The upshot is that if seeing seems effortless, it is because we do not have to think about it; the whole massive computation is unconscious. If chess seems hard, it is only because we do have to think about it.
Second, one has the ironic fact that with all this information, there is still not enough. An image is just the two-dimensional project of a three-dimensional world; the reverse transformation, from the 2-D image to the 3-D objects, is highly ambiguous. So far as a 2-D image on the retina is concerned, for example, the family cat might as well be carved into the tip of an infinitely long rod directed straight away from the eye. And yet, because we know that cats are not like that we never perceive the poor beast that way. Clearly, a competent vision system needs to “know” about cats, and dogs, and an enormous variety of other things, just to resolve the ambiguities.
Third, an object may only vaguely resemble others of its generic type. Consider a real cat, a porcelain cat, and a cat made out of twisted pipe cleaners: What is it that allows us to recognize them all as cats? In addition, as lighting conditions or viewing angles change, an object may not even resemble itself; consider a cat as seen from the side, and a cat as seen face on. This fact alone makes the commercial “template-matching” vision systems hopelessly inadequate for anything but the carefully controlled environment of a factory.

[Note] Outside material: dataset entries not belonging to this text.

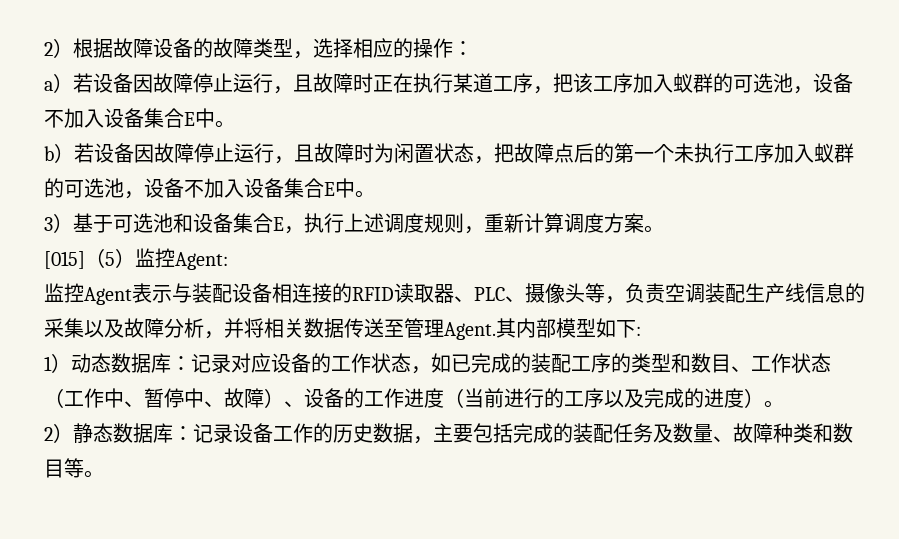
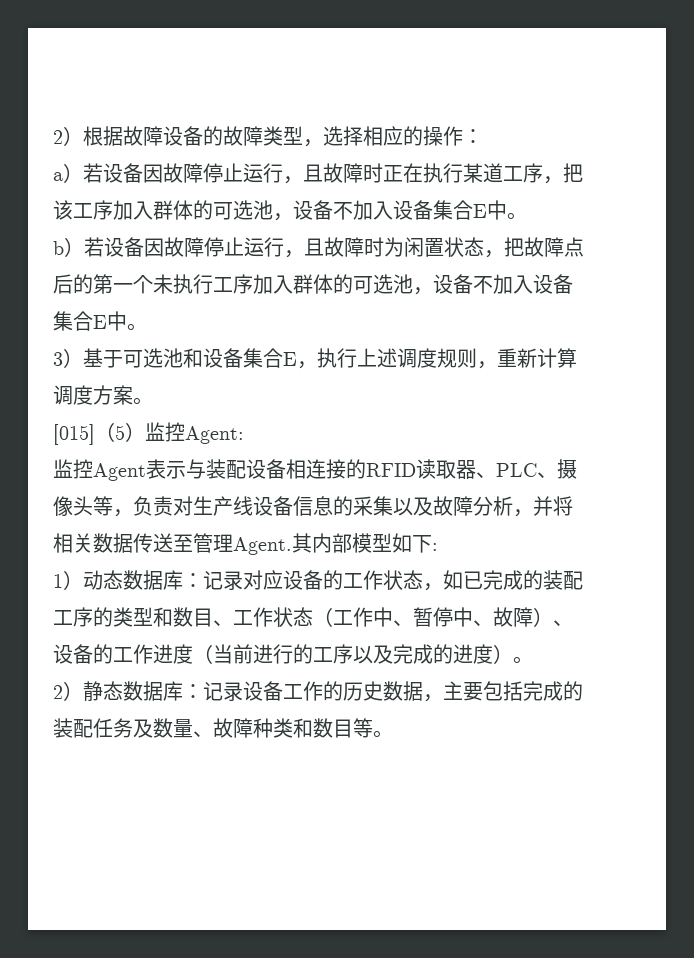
[673,73,713,93] 蚁群 -> [153,200,193,220] 群体
[814,143,854,163] 蚁群 -> [293,274,333,294] 群体
[665,283,805,303] 空调装配生产线 -> [173,496,293,516] 对生产线设备

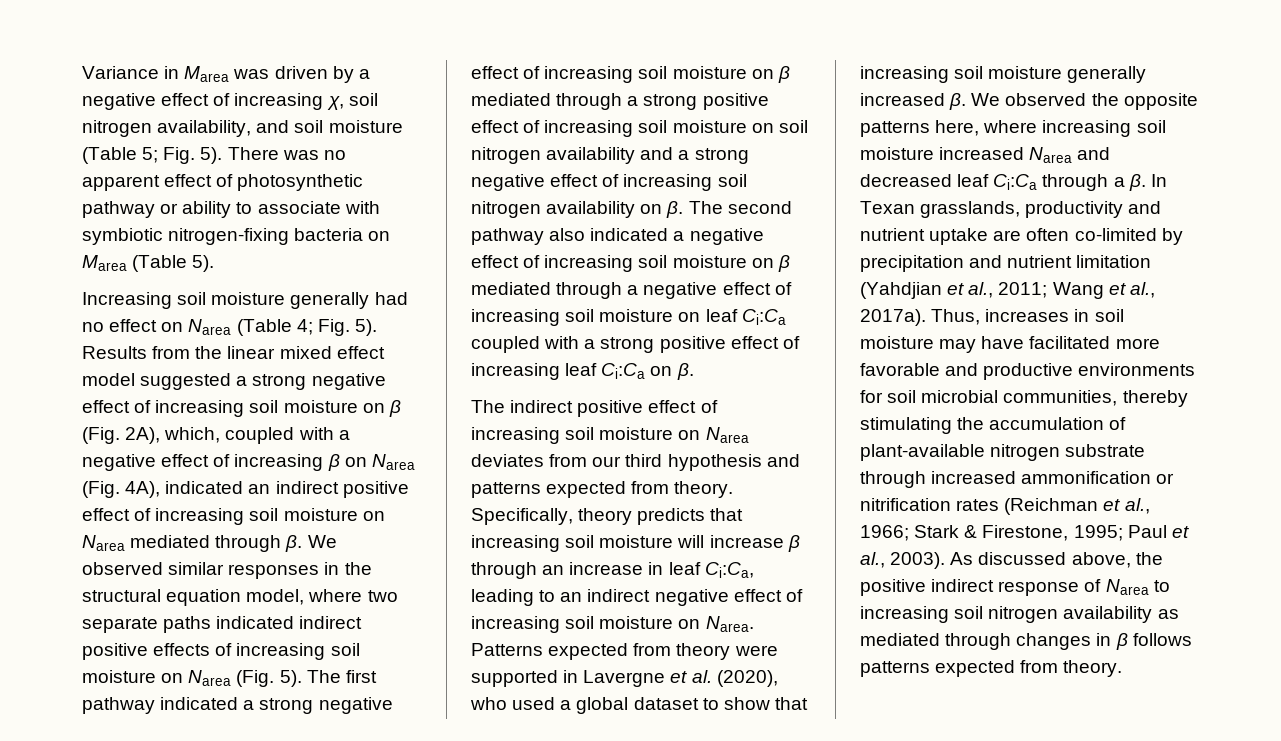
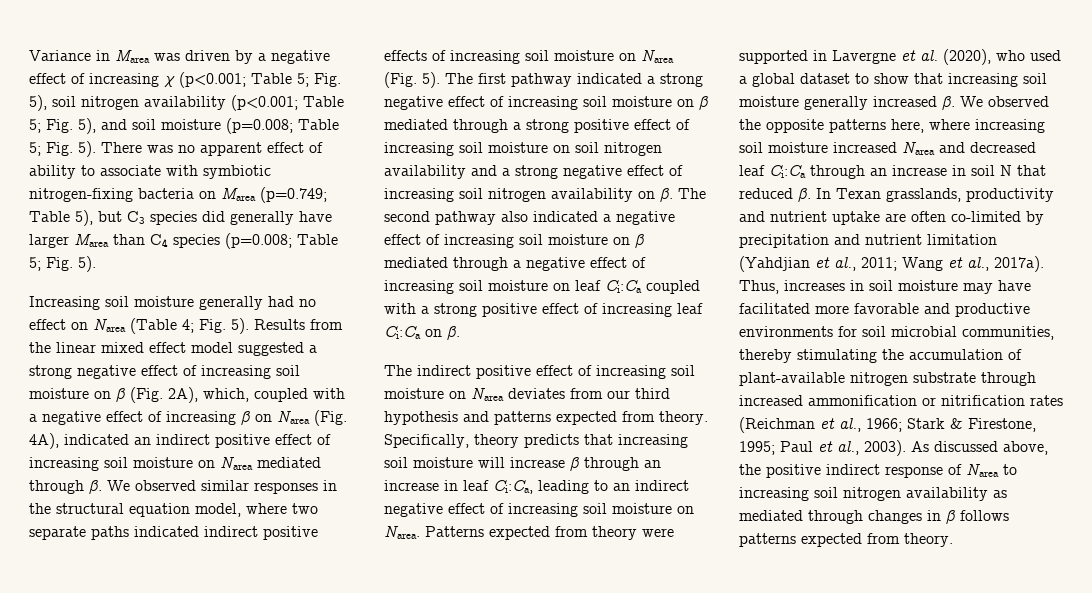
[326,93,378,110] [82,120,252,137] χ, soil nitrogen availability, -> [164,72,341,88] [29,95,344,111] [29,118,96,134] χ (p<0.001; Table 5; Fig. 5), soil nitrogen availability (p<0.001; Table 5; Fig. 5),
[82,147,137,164] (Table -> [226,118,339,134] (p=0.008; Table
[237,174,364,191] [82,201,179,218] photosynthetic pathway or -> (323, 147) none
[132,255,188,272] (Table -> [260,187,327,203] [29,210,332,226] [29,233,338,249] [29,257,73,271] (p=0.749; Table 5), but C3 species did generally have larger Marea than C4 species (p=0.008; Table 5; Fig.
[1113,177,1125,187] a -> [870,165,1046,176] [739,188,793,199] an increase in soil N that reduced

Finally, there are a myriad of possible objects in the world, and almost as many generic types. Humans can handle them all, in principle. A powerful vision system should be able to do it too.
Laid out like this, the problem of vision might seem hopeless. But, in fact, the computer vision community is surprisingly optimistic. The next few years promise to bring an enormous increase in computational power, largely due to the development of a new class of processors that do their calculations in parallel instead of in series.”

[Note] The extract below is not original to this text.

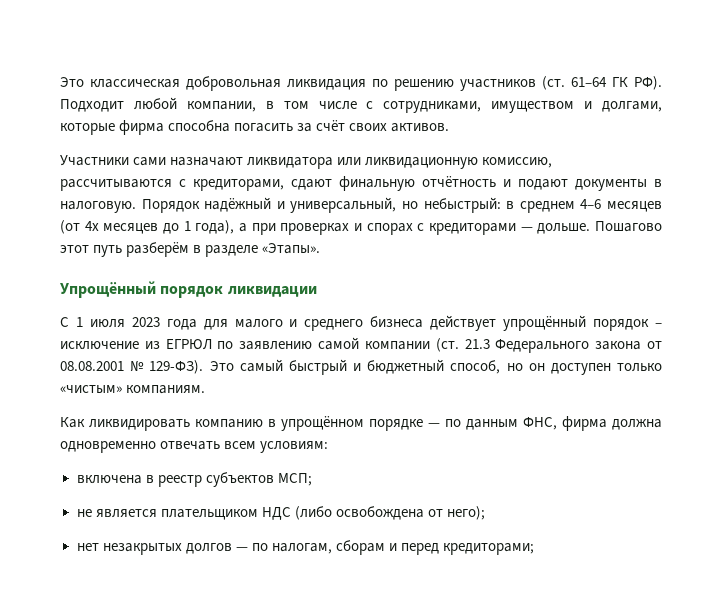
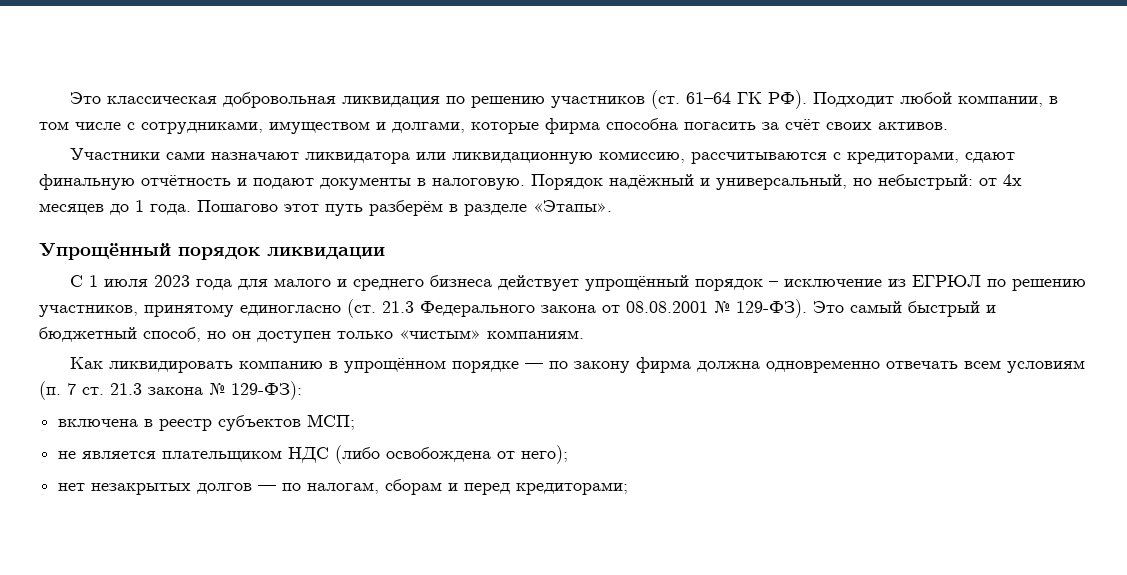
[506,199,663,213] [60,220,591,235] в среднем 4–6 месяцев (от 4х месяцев до 1 года), а при проверках и спорах с кредиторами — дольше. -> [979,174,1022,186] [39,200,191,215] от 4х месяцев до 1 года.
[239,337,430,350] заявлению самой компании -> [1012,279,1087,291] [39,304,341,317] решению участников, принятому единогласно
[466,417,557,430] данным ФНС, -> [574,361,631,373] закону
[260,441,329,453] условиям: -> [1007,360,1086,373] [39,381,302,400] условиям (п. 7 ст. 21.3 закона № 129-ФЗ):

Waldrop, M. Mitchell. “Computer vision.” Science 224 (1984): 1225+.
It’s interesting that such computer research was so cutting edge back then – but it was almost 30 years ago at this point. That is a HUGE amount of time in “computer time”. Bill Gordon, blogger at www.wehatemalware.com is someone who truly believes in the principle of computer time – or “Moore’s Law” as it’s known. It’s been proven time and time again – and it’s not a conspiracy to make us pay more money for more computers.